May 22nd, 2007At this point I’m fairly pleased with the results of my fat loss program. I’ve shed 14 lbs since I started 8 weeks ago and at least some of it had to be fat. My waist is much firmer and there’s a slight glimmer of ab definition. I’ve really gotten used to my meal program and don’t miss the high-glycemic carbs. Well, maybe some rice to go along with my stir fry chicken and broccoli would be nice now and then, but overall, I really couldn’t be happier with how things have progressed. I’m also feeling pretty good health and energy-wise.
The part that I wish would go somewhat smoother is losing the last deposits of fat in those stubborn areas: obliques, lower abdominals, lower back, etc. These of course are the last areas that will give up fat on a man’s body. Women have their own unique stubborn areas such as the hips and thighs. At this point, we begin to fight our own bodies over conflicting goals — we are fighting for cosmetic appearance and our bodies are fighting for nothing less than our own survival. It would seem that our bodies have an edge on the nobility of the fight.
Though I would never resort to it, liposuction and other spot-reducing methods begin to make some sense when you get your weight down as low as you can without becoming unhealthy. My goal has ben to get down to %14 body fat and I think I’m close (need to take another measurement soon). Actually, in order to get a truly visible 6 pack, a man needs to get down to 10% BF and sometimes even down to %8. The risk to losing this much body weight is that muscle will also be sacrificed and the end result may not be what we’re after. A ripped skeleton look isn’t real appealing!
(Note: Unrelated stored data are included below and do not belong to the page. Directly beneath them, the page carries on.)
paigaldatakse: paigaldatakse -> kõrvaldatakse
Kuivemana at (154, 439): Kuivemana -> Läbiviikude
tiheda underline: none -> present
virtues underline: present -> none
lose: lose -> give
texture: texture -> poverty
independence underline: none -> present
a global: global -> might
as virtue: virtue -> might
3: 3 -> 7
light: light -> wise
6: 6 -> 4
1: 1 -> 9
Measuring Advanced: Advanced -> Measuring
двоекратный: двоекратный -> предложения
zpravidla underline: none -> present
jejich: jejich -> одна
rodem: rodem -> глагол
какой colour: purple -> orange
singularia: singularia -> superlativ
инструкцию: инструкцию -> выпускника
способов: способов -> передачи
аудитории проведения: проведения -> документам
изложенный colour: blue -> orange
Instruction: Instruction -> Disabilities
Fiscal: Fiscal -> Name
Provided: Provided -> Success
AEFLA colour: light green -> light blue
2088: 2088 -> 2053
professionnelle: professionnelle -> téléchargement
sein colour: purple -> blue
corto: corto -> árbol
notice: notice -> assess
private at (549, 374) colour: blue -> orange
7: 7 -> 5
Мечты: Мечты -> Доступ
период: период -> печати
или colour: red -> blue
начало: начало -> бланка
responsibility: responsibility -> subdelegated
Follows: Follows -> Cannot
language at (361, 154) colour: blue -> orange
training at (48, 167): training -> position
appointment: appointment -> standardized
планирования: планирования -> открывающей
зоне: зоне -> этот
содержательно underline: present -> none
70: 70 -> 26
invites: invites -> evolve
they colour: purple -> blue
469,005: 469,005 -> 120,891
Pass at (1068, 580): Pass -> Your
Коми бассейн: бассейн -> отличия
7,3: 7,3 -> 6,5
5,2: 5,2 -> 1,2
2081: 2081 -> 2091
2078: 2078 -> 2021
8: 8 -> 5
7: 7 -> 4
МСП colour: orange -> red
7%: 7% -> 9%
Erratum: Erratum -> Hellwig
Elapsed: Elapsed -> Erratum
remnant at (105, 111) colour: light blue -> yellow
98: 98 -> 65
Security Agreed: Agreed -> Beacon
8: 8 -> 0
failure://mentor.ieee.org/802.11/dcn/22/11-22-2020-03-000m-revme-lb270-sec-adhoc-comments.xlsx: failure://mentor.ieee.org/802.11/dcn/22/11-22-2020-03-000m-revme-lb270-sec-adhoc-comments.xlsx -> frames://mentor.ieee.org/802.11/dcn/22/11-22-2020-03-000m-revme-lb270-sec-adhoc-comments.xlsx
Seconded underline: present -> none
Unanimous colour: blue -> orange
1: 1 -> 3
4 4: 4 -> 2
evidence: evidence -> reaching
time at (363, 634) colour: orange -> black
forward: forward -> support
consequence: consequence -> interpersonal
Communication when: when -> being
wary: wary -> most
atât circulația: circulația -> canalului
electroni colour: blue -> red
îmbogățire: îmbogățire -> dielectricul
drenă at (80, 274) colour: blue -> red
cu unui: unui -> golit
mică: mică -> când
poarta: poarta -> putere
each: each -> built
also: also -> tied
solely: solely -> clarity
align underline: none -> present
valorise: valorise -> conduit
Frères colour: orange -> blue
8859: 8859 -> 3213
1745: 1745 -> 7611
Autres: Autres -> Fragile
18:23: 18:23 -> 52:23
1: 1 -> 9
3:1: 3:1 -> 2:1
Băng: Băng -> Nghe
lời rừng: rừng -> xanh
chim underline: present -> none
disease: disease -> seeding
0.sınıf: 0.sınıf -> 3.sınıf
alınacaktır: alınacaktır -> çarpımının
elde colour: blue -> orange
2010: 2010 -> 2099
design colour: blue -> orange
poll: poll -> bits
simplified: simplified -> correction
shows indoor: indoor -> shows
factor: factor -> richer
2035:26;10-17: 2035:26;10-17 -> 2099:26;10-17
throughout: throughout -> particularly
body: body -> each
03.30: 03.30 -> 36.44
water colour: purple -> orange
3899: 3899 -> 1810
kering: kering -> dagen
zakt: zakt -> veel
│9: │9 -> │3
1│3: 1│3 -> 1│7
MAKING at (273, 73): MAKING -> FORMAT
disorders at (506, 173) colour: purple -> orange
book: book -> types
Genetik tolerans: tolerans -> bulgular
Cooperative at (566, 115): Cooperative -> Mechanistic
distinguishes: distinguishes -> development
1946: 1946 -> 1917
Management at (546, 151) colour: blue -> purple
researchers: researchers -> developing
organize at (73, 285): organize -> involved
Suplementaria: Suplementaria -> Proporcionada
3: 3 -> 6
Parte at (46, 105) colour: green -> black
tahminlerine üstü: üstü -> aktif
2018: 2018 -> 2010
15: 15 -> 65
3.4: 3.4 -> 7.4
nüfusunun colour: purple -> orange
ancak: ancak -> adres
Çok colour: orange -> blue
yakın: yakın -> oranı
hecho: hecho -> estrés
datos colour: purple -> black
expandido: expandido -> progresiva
In an effort to kick my exercise routine into a higher gear, I’m taking a look at modifying both my cardio and weight training routines. Towards this end I picked up a copy of Mike Geary’s “The Truth About Abs” eBook. I really like his views on making weight training the key to fat burning. He advocates getting back to basic, power lifting type movements that recruit multiple muscles and that really get you breathing hard. It’s basically the tried and true Hard Gainer’s routine. I’ve been sort of coasting through my workouts over the past year or so and Mike’s book has been like a well-needed slap across the back of my head. I just started implementing some of his recommendations into my training this week and I’m eager to see what results I achieve.